The thing about quotes on the internet is that you cannot confirm their validity.
I mentioned last week that a Phi Delta Kappa/Gallup poll indicates that Americans are proud of their local schools but less proud of our education system in general. How proud of our local schools are we? Well, a recent Harris poll finds that if parents had to grade their local school, 35% would give it an A, 44% would give it a B, 15% would give it a C, 5% would give it a D, and only 1% would give it an F. Almost 80% of parents K-12 would give their child’s school an A or a B!
How do we solve the conundrum in which a solid majority of parents thinks their local schools are great but also believes that American education in general isn’t anything to write home about? I’m confused. Local pride is one thing, but don’t parents in one school district ever talk to parents in another? Don’t they read the local papers? Don’t they attend interscholastic sports events? What we have here is the unusual situation of the whole being WAY less than the sum of its parts!

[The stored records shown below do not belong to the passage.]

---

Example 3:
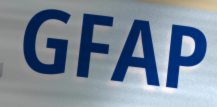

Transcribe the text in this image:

GFAP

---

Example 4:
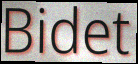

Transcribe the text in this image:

Bidet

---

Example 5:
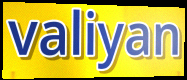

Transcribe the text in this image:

valiyan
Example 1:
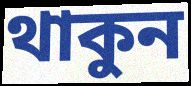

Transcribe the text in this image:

থাকুন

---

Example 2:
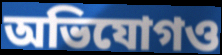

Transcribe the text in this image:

অভিযোগও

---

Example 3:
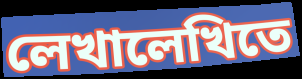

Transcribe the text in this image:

লেখালেখিতে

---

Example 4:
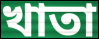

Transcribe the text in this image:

খাতা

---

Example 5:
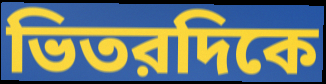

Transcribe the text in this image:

ভিতরদিকে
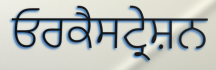
ਓਰਕੈਸਟ੍ਰੇਸ਼ਨ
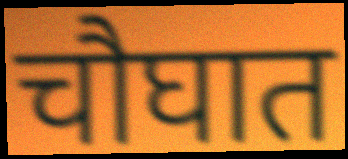
चौघात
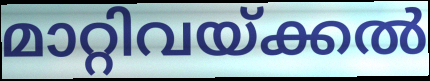
മാറ്റിവയ്ക്കൽ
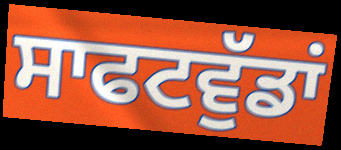
ਸਾਫਟਵੁੱਡਾਂ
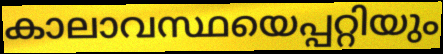
കാലാവസ്ഥയെപ്പറ്റിയും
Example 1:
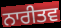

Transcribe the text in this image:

ਨਾਰੀਤਵ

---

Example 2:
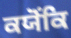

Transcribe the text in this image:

ਕਯੋਂਕਿ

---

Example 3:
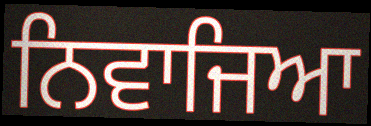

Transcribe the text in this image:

ਨਿਵਾਜਿਆ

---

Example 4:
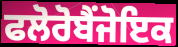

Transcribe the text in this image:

ਫਲੋਰੋਬੈਂਜੋਇਕ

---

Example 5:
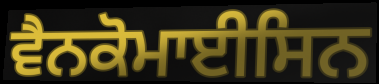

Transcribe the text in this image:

ਵੈਨਕੋਮਾਈਸਿਨ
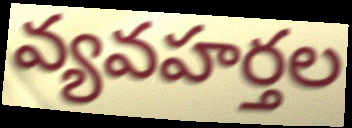
వ్యవహర్తల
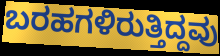
ಬರಹಗಳಿರುತ್ತಿದ್ದವು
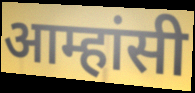
आम्हांसी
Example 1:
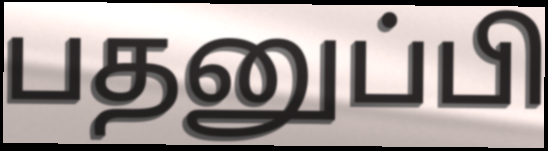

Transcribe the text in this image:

பதனுப்பி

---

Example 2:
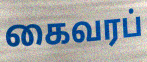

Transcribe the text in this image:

கைவரப்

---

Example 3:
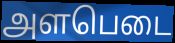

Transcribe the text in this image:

அளபெடை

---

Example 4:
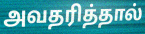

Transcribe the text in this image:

அவதரித்தால்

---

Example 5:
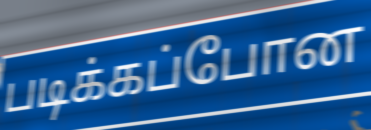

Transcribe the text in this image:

படிக்கப்போன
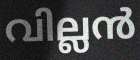
വില്ലൻ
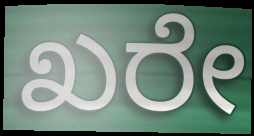
ಖರೇ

And even though our fellow citizens take a dim view of K-12 education in general, two-thirds of them (again according to a recent Harris poll) say that public colleges, both community and four-year schools, do an excellent or very good job of educating their students. You have to wonder how the colleges manage to do so well with graduates of such a lackluster educational system.
I suspect the chronic reports of how poorly our students do when compared with students from other countries impacts people’s perceptions of American education in general, even though it’s often hard to pin down exactly what we’re comparing. And, of course, someone in the media is always talking about the latest “crisis” in education and the need for change and/or reform. It occurs to me that we have never fully understood nor accepted the idea that education, by its very nature, is always a work in progress. We are always searching for better ways to teach, better programs for kids, better training for teachers and administrators. It’s the way education works.
I do not believe that during my years in education we simply ricocheted from one crisis to another, like a silver ball in a pinball machine. Instead, we tried, we failed, we adjusted, we improved. So I tend to take most polls with a grain of salt.
But still, they’re interesting. Did you know that nearly half of parents say their kids watch more TV and play more video games in the summer? Didn’t you think they would spend more time outside playing? Oh yeah – and with 32 ice cream flavors to choose from at your local Baskin-Robbins, polls show that people’s favorite flavor is chocolate, followed by vanilla.